The etymologies in this online dictionary are written specifically to account for the meanings the characters express in modern Japanese. These meanings often but not always overlap with the characters' meanings in Chinese, Korean or Vietnamese. CKV students may benefit from the dictionary's presentation of the characters' origins, but should be sure to consult appropriate reference sources for the modern meanings the characters possess in CKV.

About the Etymologies
Hikaru Morimoto and I collaborated on research into Chinese characters for nearly a dozen years, concluding with his death in 2004. The etymologies contained in this site take their cue from two prominent Sinologists, Bernhard Karlgren and Akiyasu Todo, both of whom organized Chinese characters according to word families of phonetically and semantically related terms.
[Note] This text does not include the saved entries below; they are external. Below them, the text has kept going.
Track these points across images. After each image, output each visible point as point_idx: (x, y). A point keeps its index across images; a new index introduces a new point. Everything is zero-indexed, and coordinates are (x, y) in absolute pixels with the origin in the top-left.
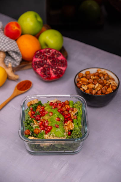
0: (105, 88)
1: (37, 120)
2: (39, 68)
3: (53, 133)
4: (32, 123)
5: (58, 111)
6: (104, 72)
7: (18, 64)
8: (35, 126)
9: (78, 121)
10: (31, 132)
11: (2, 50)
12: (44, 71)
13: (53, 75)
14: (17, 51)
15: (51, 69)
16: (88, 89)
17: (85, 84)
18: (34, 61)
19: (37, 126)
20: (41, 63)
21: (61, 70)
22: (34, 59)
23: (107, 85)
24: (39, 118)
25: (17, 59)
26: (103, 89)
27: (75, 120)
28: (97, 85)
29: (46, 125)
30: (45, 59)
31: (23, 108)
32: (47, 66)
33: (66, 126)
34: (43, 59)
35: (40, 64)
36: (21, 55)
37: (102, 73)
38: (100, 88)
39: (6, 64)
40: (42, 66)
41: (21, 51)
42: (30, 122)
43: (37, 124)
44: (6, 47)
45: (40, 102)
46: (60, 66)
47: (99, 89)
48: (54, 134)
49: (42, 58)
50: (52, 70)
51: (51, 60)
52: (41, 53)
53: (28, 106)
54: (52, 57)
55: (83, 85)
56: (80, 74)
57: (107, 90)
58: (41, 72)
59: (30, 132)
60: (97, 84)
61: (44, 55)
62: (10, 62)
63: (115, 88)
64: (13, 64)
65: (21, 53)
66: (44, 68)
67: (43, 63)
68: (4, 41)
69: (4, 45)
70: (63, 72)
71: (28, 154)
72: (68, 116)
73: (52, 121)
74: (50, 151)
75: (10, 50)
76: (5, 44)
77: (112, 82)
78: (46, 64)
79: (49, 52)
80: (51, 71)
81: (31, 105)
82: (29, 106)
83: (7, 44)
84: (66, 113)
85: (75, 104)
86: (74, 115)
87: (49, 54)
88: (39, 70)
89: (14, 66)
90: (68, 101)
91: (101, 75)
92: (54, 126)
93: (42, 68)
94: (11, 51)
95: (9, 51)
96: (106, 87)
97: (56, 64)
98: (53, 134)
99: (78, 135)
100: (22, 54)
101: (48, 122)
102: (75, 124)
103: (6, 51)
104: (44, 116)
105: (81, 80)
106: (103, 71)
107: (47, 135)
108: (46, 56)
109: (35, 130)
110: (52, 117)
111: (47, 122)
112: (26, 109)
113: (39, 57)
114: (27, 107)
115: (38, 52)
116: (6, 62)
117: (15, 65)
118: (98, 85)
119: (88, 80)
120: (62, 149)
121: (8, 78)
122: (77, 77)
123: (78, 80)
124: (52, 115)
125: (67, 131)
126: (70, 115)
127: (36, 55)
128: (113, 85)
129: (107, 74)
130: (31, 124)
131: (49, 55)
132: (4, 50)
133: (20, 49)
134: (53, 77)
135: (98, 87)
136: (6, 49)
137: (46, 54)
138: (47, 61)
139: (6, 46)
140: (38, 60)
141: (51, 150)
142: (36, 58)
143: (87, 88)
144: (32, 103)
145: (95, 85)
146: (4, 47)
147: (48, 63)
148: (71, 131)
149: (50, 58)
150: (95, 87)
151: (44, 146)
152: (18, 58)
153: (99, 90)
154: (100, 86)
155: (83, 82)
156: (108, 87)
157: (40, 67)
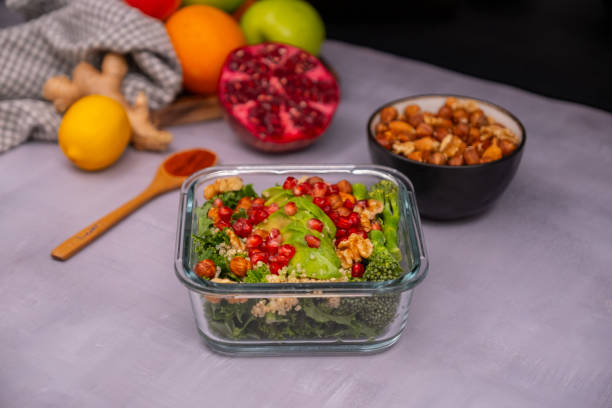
0: (477, 148)
1: (241, 234)
2: (241, 102)
3: (299, 265)
4: (223, 244)
5: (314, 202)
6: (470, 106)
7: (168, 98)
8: (232, 252)
9: (386, 237)
10: (219, 268)
11: (115, 48)
12: (259, 113)
13: (291, 129)
14: (166, 51)
15: (283, 107)
16: (416, 150)
17: (406, 137)
18: (227, 82)
19: (239, 251)
20: (250, 89)
21: (319, 113)
22: (227, 76)
23: (483, 138)
24: (247, 227)
25: (167, 78)
26: (470, 151)
27: (375, 232)
28: (448, 139)
29: (274, 243)
30: (262, 76)
31: (190, 205)
32: (269, 98)
33: (344, 248)
34: (256, 76)
35: (246, 91)
36: (180, 69)
37: (463, 110)
38: (460, 149)
39: (128, 97)
40: (253, 97)
41: (179, 56)
42: (215, 240)
43: (240, 246)
44: (129, 37)
45: (249, 188)
46: (316, 100)
47: (453, 151)
48: (303, 267)
49: (253, 73)
50: (287, 110)
51: (284, 80)
52: (248, 56)
53: (205, 197)
54: (287, 71)
55: (398, 142)
56: (386, 111)
57: (484, 155)
58: (248, 118)
59: (215, 266)
60: (445, 136)
61: (259, 65)
62: (143, 90)
63: (510, 147)
64: (152, 97)
65: (178, 62)
66: (259, 105)
67: (254, 86)
68: (123, 18)
69: (123, 31)
70: (325, 120)
71: (206, 355)
72: (350, 222)
73: (293, 231)
74: (287, 337)
75: (141, 47)
76: (125, 26)
77: (498, 132)
78: (265, 91)
79: (275, 53)
80: (285, 117)
81: (218, 193)
82: (211, 199)
83: (131, 27)
84: (343, 212)
85: (373, 188)
86: (371, 221)
87: (276, 59)
88: (241, 110)
89: (155, 105)
90: (347, 182)
91: (458, 114)
92: (301, 245)
93: (251, 104)
94: (146, 50)
95: (139, 51)
96: (480, 146)
97: (302, 94)
98: (299, 270)
99: (390, 272)
100: (183, 65)
101: (280, 237)
102: (376, 243)
103: (127, 48)
104: (266, 221)
105: (389, 130)
106: (463, 103)
107: (278, 274)
108: (267, 67)
109: (233, 263)
110: (294, 218)
111: (275, 237)
112: (200, 204)
113: (242, 67)
114: (201, 201)
115: (240, 53)
116: (128, 90)
117: (160, 101)
118: (452, 141)
119: (415, 127)
120: (332, 328)
121: (134, 144)
122: (377, 120)
123: (381, 127)
124: (295, 213)
125: (350, 261)
126: (359, 220)
127: (230, 61)
128: (503, 137)
129: (481, 112)
130: (217, 248)
131: (276, 62)
132: (121, 47)
133: (176, 48)
134: (290, 134)
135: (450, 146)
136: (128, 42)
137: (265, 61)
138: (268, 80)
139: (130, 32)
140: (239, 77)
141: (291, 333)
142: (232, 71)
143: (412, 148)
144: (222, 189)
145: (439, 140)
146: (123, 36)
147: (271, 90)
148: (364, 262)
149: (279, 73)
150: (439, 147)
151: (266, 313)
152: (169, 73)
153: (456, 155)
154: (459, 142)
155: (397, 133)
156: (488, 143)
157: (245, 99)
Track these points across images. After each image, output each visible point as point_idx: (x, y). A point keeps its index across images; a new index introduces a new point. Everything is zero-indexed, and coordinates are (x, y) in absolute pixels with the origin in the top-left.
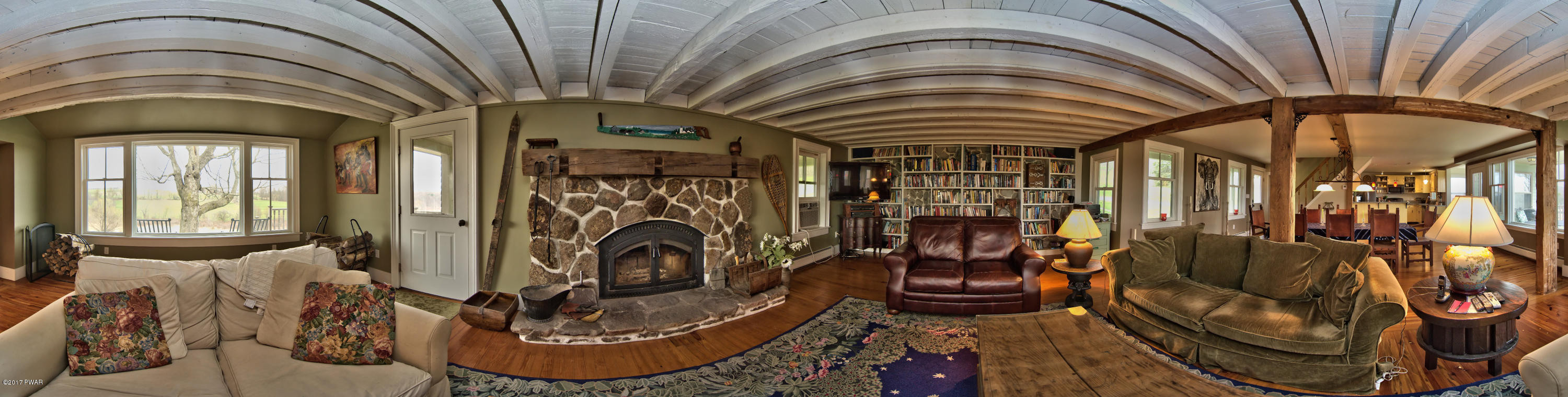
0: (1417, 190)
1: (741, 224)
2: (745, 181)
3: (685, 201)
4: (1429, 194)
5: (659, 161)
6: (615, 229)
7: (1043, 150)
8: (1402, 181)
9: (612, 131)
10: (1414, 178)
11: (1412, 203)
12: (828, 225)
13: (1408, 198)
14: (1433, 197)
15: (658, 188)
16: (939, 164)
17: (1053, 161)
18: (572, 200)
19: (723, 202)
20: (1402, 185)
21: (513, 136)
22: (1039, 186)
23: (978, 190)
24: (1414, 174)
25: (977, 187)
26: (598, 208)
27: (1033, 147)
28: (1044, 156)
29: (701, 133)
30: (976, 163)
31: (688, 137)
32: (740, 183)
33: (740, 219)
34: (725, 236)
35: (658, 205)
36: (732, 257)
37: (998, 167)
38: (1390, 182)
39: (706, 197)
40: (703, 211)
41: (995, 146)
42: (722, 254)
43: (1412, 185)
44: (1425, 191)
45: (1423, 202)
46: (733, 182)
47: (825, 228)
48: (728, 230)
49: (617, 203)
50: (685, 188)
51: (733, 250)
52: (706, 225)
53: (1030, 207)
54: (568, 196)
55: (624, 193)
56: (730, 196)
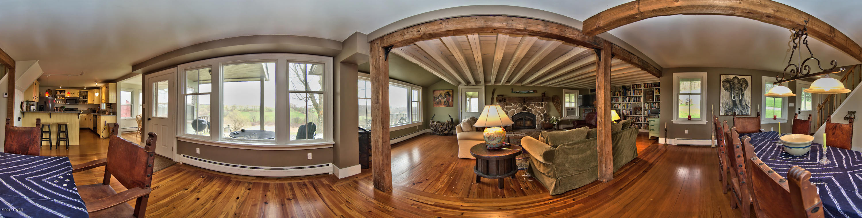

Distinguishing our etymologies from Todo's is the viewpoint that phonosemantic principles apply to 1) the initial consonants, 2) final consonants, and 3) the vowels O and U in ancient Chinese.

The following chart presents examples of elements that appear frequently in compound characters. Each element is assigned a semantic keyword (denoted as a "descriptor"). The third column presents a representative selection of compound characters in which the element appears and exercises the semantic influence noted. The examples are in no particular order. Note that the semantic descriptors do not necessarily match the elements' meanings when they are used as independent characters. Click on any character to view its complete etymology.

(Click here to view the Reproduced Chart)

Remaining Characters
Naturally, the 6,500 characters in this online dictionary represent but a fraction of all those that have ever been created. The Japanese standard is considered to be Dai Kan-Wa Jiten (大漢和辞典: revised and expanded version of 1960; edited by 諸橋轍次 [Morohashi Tetsuji] inter alia), which contains 50,000 characters. In China, a 1994 book lists 85,000 while another publication said to be on its way will exceed 100,000 characters.

For all that, a random sampling of the 50,000 Morohashi characters suggests that well over half are alternate forms and that another large chunk are personal nouns. The sampling also reveals thousands of characters for which the original significations and/or historical usages are uncertain (many of these refer to plants or to insects and other small creatures). That leaves, according to my rough calculations, approximately 4,000 characters for which etymologies might be produced with confidence. I hope to add as many of these as possible to the Kanji Networks corpus in coming years.

Credit for all that is good and useful in this dictionary belongs to Hikaru Morimoto. With me rests the blame for everything else.